2

I'm dealing with a serious memory issue in Spring Batch which is a worrisome issue.
The flow is simple: read from Oracle, convert to another object type, and write it back to another table. It concerns 200k records.
I tried both HibernateCursorItemReader and RepositoryItemReader.

My job executes the following step:

@Bean
public Step optInMutationHistoryStep() {
    return stepBuilderFactory
            .get(STEP_NAME)
            .<BodiCmMemberEntity, AbstractMutationHistoryEntity> chunk(5)
            .reader(optInItemReader)
            .processor(optInMutationHistoryItemProcessor)
            .writer(mutationHistoryItemWriter)
            .faultTolerant()
            .skipPolicy(itemSkipPolicy)
            .skip(Exception.class)
            .listener((StepExecutionListener) optInCountListener)
            .build();

}

Reader:

@Component
public class OptInItemReaderTest extends RepositoryItemReader<BodiCmMemberEntity> {

    public OptInItemReaderTest(BodiCmMemberRepository bodiCmMemberRepository){
        setRepository(bodiCmMemberRepository);
        setMethodName("findAllOptIns");
        setPageSize(100);
        Map<String, Sort.Direction> sort = new HashMap<>();
        sort.put("member_number", Sort.Direction.ASC);
        setSort(new HashMap<>(sort));
    }

}

Processor:

@Component
@StepScope
public class OptInMutationHistoryItemProcessor implements ItemProcessor<CmMemberEntity, AbstractMutationHistoryEntity> {

    Long jobId;

    @BeforeStep
    public void beforeStep(StepExecution stepExecution){
        jobId = stepExecution.getJobExecutionId();
    }

    private final MutationHistoryBatchFactory mutationHistoryFactory;

    public OptInMutationHistoryItemProcessor(MutationHistoryBatchFactory mutationHistoryFactory) {
        this.mutationHistoryFactory = mutationHistoryFactory;
    }

    @Override
    public AbstractMutationHistoryEntity process(CmMemberEntity cmMemberEntity){
        return mutationHistoryFactory.addMutationHistoryEntity(cmMemberEntity, jobId, OPT_IN);
    }
}

Itemwriter:

@Component
public class MutationHistoryItemWriter extends RepositoryItemWriter<AbstractMutationHistoryEntity>{

    public MutationHistoryItemWriter(MutationHistoryRepository mutationHistoryRepository) {
        setRepository(mutationHistoryRepository);
    }
}

The factory method that I use in the processor:

public AbstractMutationHistoryEntity addMutationHistoryEntity(CmMemberEntity cmMemberEntity, Long jobId, JobType jobType) {
    return mutationHistoryEntityBuilder(cmMemberEntity, jobId, jobType, MutationType.ADD)
            .editionCode(cmMemberEntity.getPoleEditionCodeEntity().getEditionCode())
            .firstName(cmMemberEntity.getFirstName())
            .lastName(cmMemberEntity.getLastName())
            .streetName(cmMemberEntity.getStreetName())
            .houseNumber(cmMemberEntity.getHouseNumber())
            .box(cmMemberEntity.getBox())
            .postalCode(cmMemberEntity.getPostalCode())
            .numberPieces(DEFAULT_NUMBER_PIECES)
            .build();
}

I don't see immediate references held in memory, not sure what causes the rapid memory increase. It doubles quickly.
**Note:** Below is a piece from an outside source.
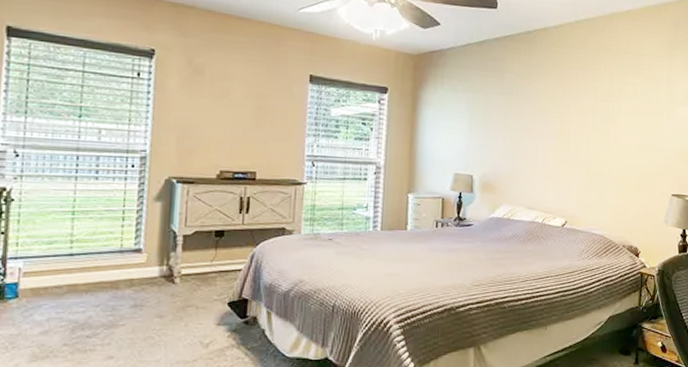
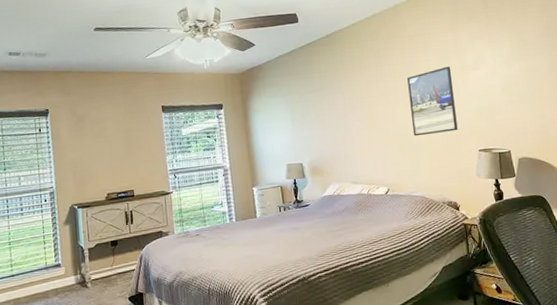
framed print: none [605,95,658,169] -> present [407,66,458,137]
Intuitively I feel the problem is either that the retrieved resultset isn't regularly flushed, or the processor leaks somehow, but not sure why since I don't hold references to the objects that I create within the processor.

Any suggestion?

Edit:

My full job looks as follows:

@Bean
public Job optInJob(
        OptInJobCompletionNotificationListener listener,
        @Qualifier("optInSumoStep") Step optInSumoStep,
        @Qualifier("optInMutationHistoryStep") Step optInMutationHistoryStep,
        @Qualifier("optInMirrorStep") Step optInMirrorStep) {
    return jobBuilderFactory.get(OPT_IN_JOB)
            .incrementer(new RunIdIncrementer())
            .listener(listener)
            .flow(optInSumoStep)
            .next(optInMutationHistoryStep)
            .next(optInMirrorStep)
            .end()
            .build();
}

In the first step, the same itemreader is used to write records to an XML. In the second step, the step as initially shared is executed.
In OpenShift it's pretty clear that nothing gets cleaned up, and I don't hold any references afaik; I wouldn't know why I would:

enter image description here

It is pretty clear that the consumption does flatten after a while, but ik keeps rising, it never goes down. After the first step (around 680Mb), I would have assumed it would have. Even more, I would expect the curve to go flat during the first step as well; after increasing chunk size to 100, memory should get released each 100 processed chunks.

The HibernateCursorItemReader is pretty disastrous; it rose already to 700Mb during the first step. The repositoryItemWriter seems to perform better. Maybe there's a reason for it, but I'm not clear which one it is.

I can't say right now if anything will get cleaned up after the job; as it processes 200k records, it takes some time and I assume it will run out of memory again before it finishes.

I'm concerned we won't be ready for production if we don't manage to solve this problem.

Edit 2:

Interestingly, the curve has flattened to the point where memory consumption doesn't increase in step 2. It's interesting; I couldn't currently tell why that is 'now'.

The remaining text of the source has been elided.